Technology is another crucial part of the STEM subjects, not to mention the FBI workforce. A background in technology might land you a job in the FBI‘s Operational Technology Division, Cyber Division or Information Technology Branch. Sought-after technology skills include applications software development, computer network analysis and exploitation, computer science, cyber incident response, data and database management, information technology, information security, malware analysis, network management, programming and more.
Engineering is the use of science and math principles and practices to design and develop solutions to many different kinds of real-world problems. Electronics engineers, who focus on the methods and applications of engineering design to electronic devices, are particularly in demand in the FBI Laboratory. Mechanical engineers and software engineers are among the other types of engineers who might find opportunities working for the FBI.
The FBI also hires mathematicians, whose job is to apply the principles and techniques of mathematical sciences to situations such as investigations handled in the FBI laboratory and administrative issues related to the Bureau’s operations.
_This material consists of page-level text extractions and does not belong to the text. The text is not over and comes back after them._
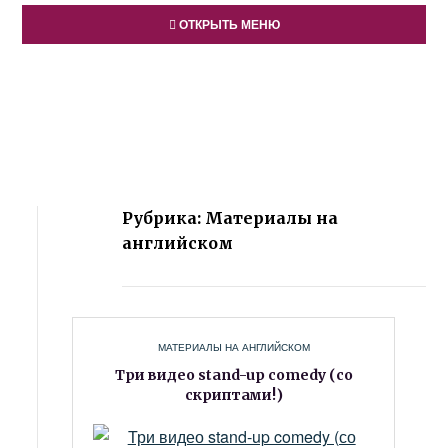
ОТКРЫТЬ МЕНЮ
Рубрика: Материалы на
английском
МАТЕРИАЛЫ НА АНГЛИЙСКОМ
Три видео stand-up comedy (со
скриптами!)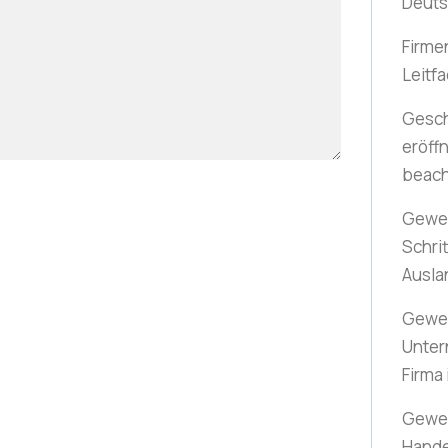
Deuts
Firme
Leitfa
Gesch
eröff
beac
Gewer
Schrit
Ausla
Gewer
Unter
Firma
Gewe
Hande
Each major within the STEM fields has its own unique curriculum. Science majors are likely to involve plenty of laboratory coursework, while technology programs will probably focus on the applications of computer technology. Engineering students need to learn the principles of design and how to bring their design ideas to production. Mathematics students take all kinds of high-level math courses in applied or theoretical math. However, if you want to work for the FBI, an applied math focus is most likely more relevant to your career plans than a theoretical math focus.
While the FBI will certainly want to hire only candidates who have a strong grasp on the underlying concepts and theories of STEM subject areas, what the Bureau will really be looking for is practical and technical skills and the knowledge and experience to apply those skills to its investigations and operations. STEM students should take advantage of opportunities to gain hands-on experience in their field, such as internships, as often as possible.
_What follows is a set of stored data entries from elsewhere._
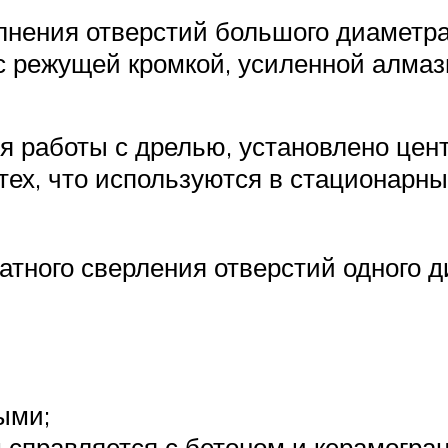
нения отверстий большого диаметра,
 с режущей кромкой, усиленной алма
ля работы с дрелью, установлено цен
тех, что используются в стационарны
атного сверления отверстий одного д
ыми;
справляется с бетоном и керамогра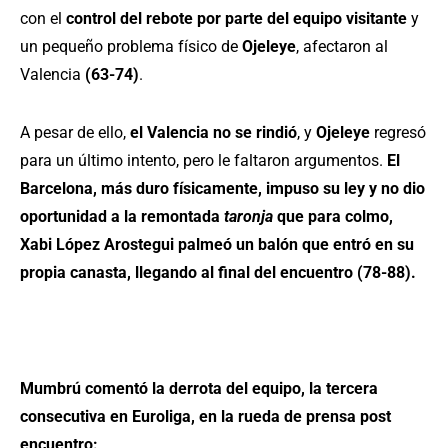
con el
control del rebote por parte del equipo visitante
y
un pequeño problema físico de
Ojeleye
, afectaron al
Valencia
(63-74)
.
A pesar de ello,
el Valencia no se rindió
, y
Ojeleye
regresó
para un último intento, pero le faltaron argumentos.
El
Barcelona, más duro físicamente, impuso su ley y no dio
oportunidad a la remontada
taronja
que para colmo,
Xabi López Arostegui palmeó un balón que entró en su
propia canasta, llegando al final del encuentro (78-88).
Mumbrú comentó la derrota del equipo, la tercera
consecutiva en Euroliga, en la rueda de prensa post
encuentro:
Foreign Language Degrees for FBI Jobs
The FBI needs applicants with specialized skills, including the skills to speak, read, write and translate other languages. Foreign language degrees are ideal for people who want to work for the FBI as a language specialist. The FBI relies on both language specialists, who are full-time employees of the Bureau, and contract linguists, who are independent contractors who perform services for the FBI for payment.
Historically, the foreign languages FBI has considered to be the most “critical” have been Chinese, Spanish, Russian, Arabic, Vietnamese, Korean, Farsi, Urdu and Punjabi. These languages are some of the best to pursue a degree in if your goal is to work as an FBI language specialist or contract linguist. However, this is by no means an exhaustive list of languages that the FBI has to deal with in its investigations and operations.
If you aren’t sure what to study but you are sure that you want to work for the FBI, consider speaking with recruiters as early as possible to get firsthand knowledge about what degrees are currently in demand at the FBI and what programs at your college or university most closely apply to the FBI’s goals and needs. You can also join the FBI Teen Academy as a high school student or apply to the Honors Internship Program as an undergraduate.